Exercise | Set down each line of the data below exactly as it stands, dropping the pictures.
---- Raw data
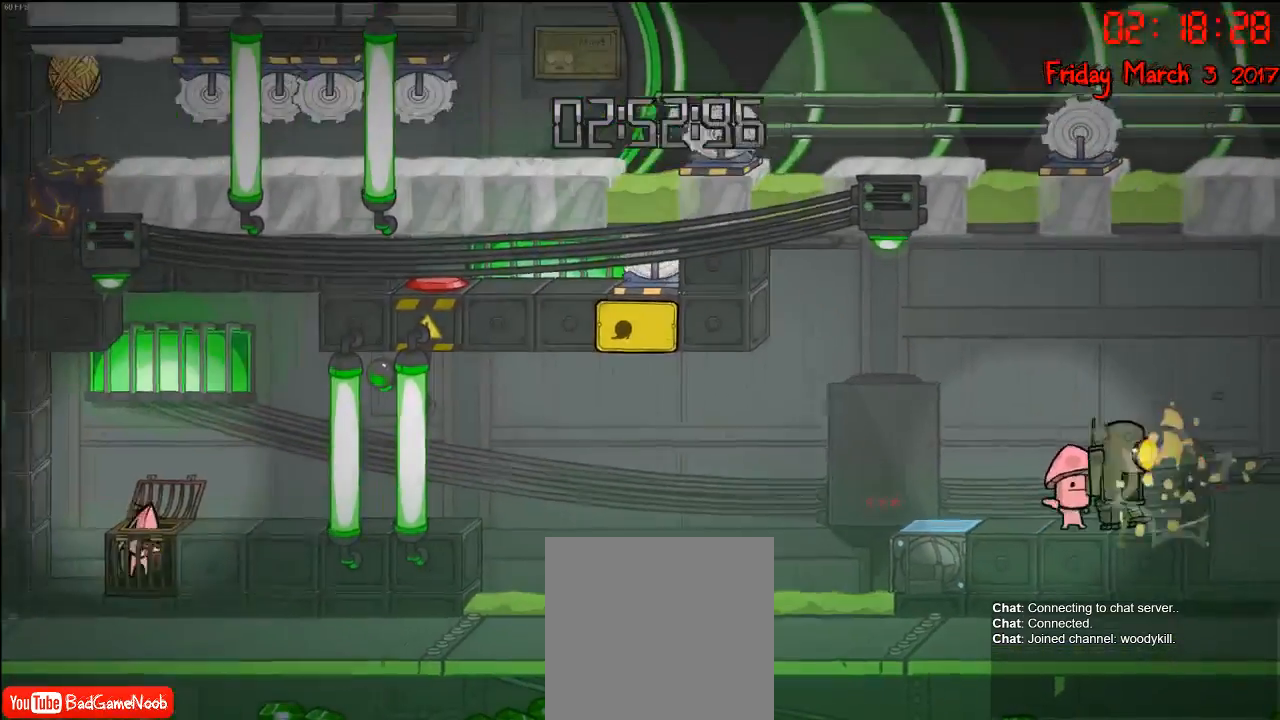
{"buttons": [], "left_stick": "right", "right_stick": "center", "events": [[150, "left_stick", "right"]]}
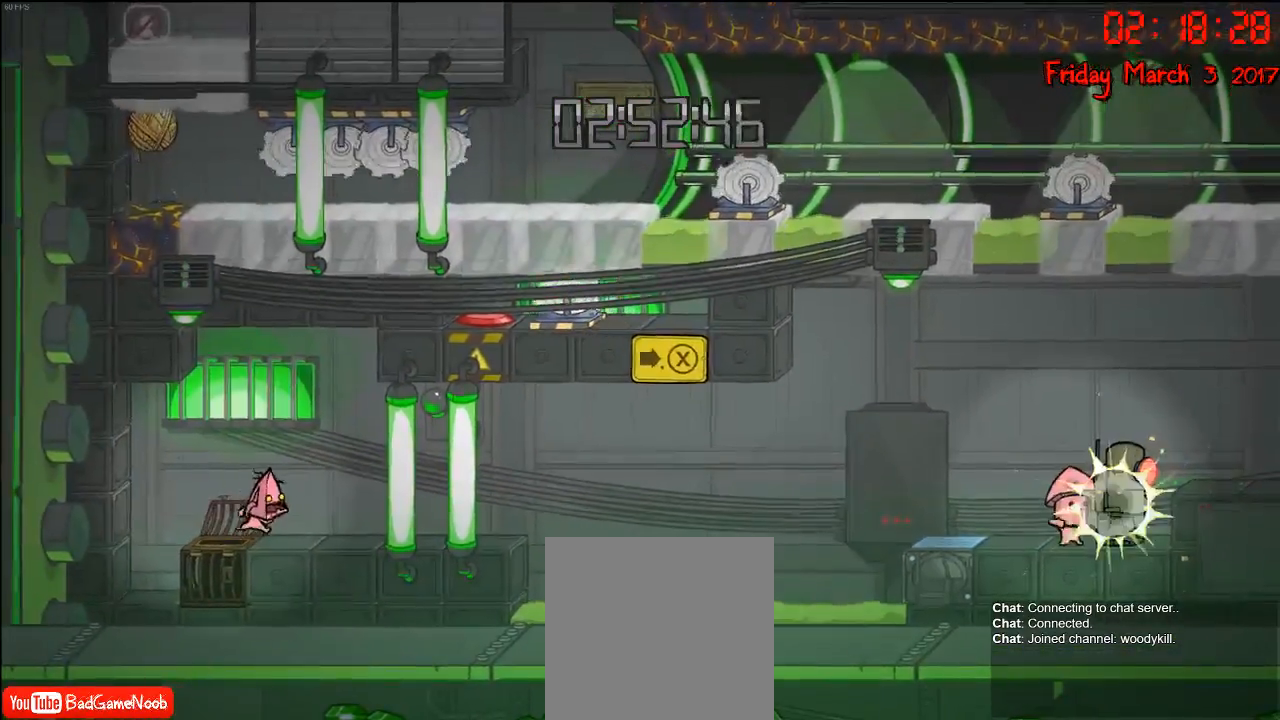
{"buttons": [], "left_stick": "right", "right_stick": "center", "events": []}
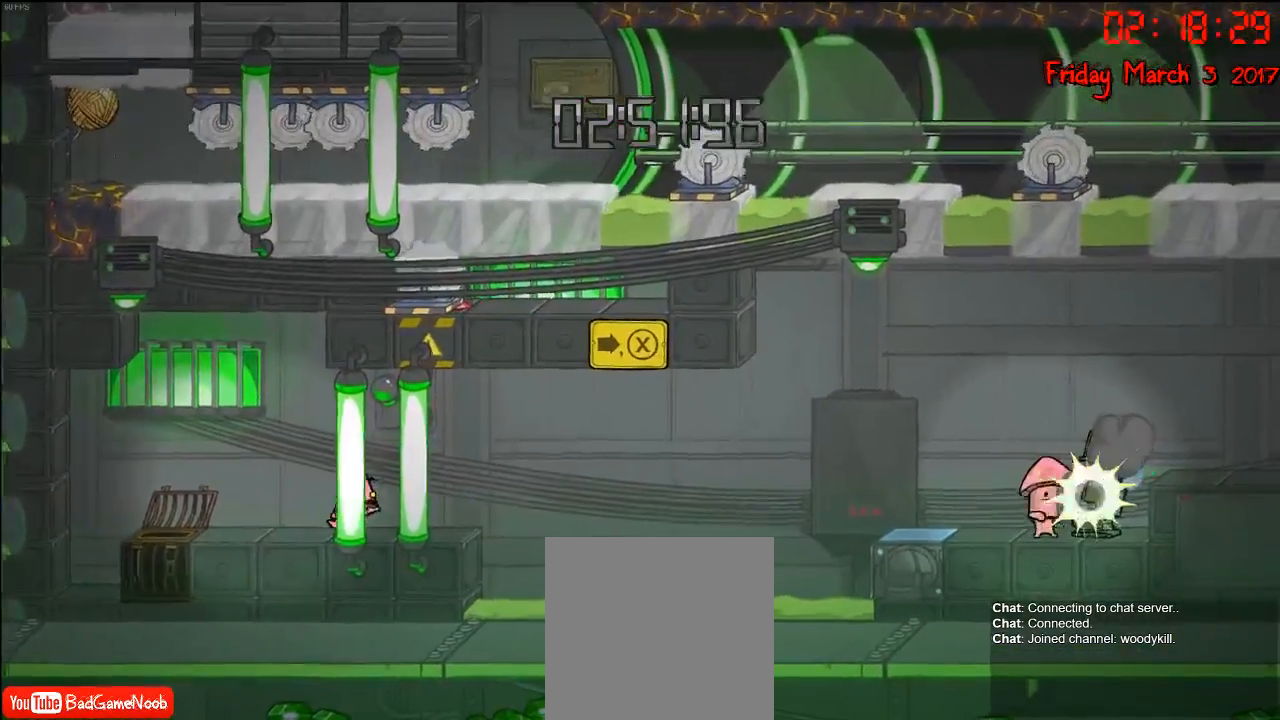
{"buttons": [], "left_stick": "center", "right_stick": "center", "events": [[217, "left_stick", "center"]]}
--------
Exercise answer |
{"buttons": [], "left_stick": "right", "right_stick": "center", "events": [[150, "left_stick", "right"]]}
{"buttons": [], "left_stick": "right", "right_stick": "center", "events": []}
{"buttons": [], "left_stick": "center", "right_stick": "center", "events": [[217, "left_stick", "center"]]}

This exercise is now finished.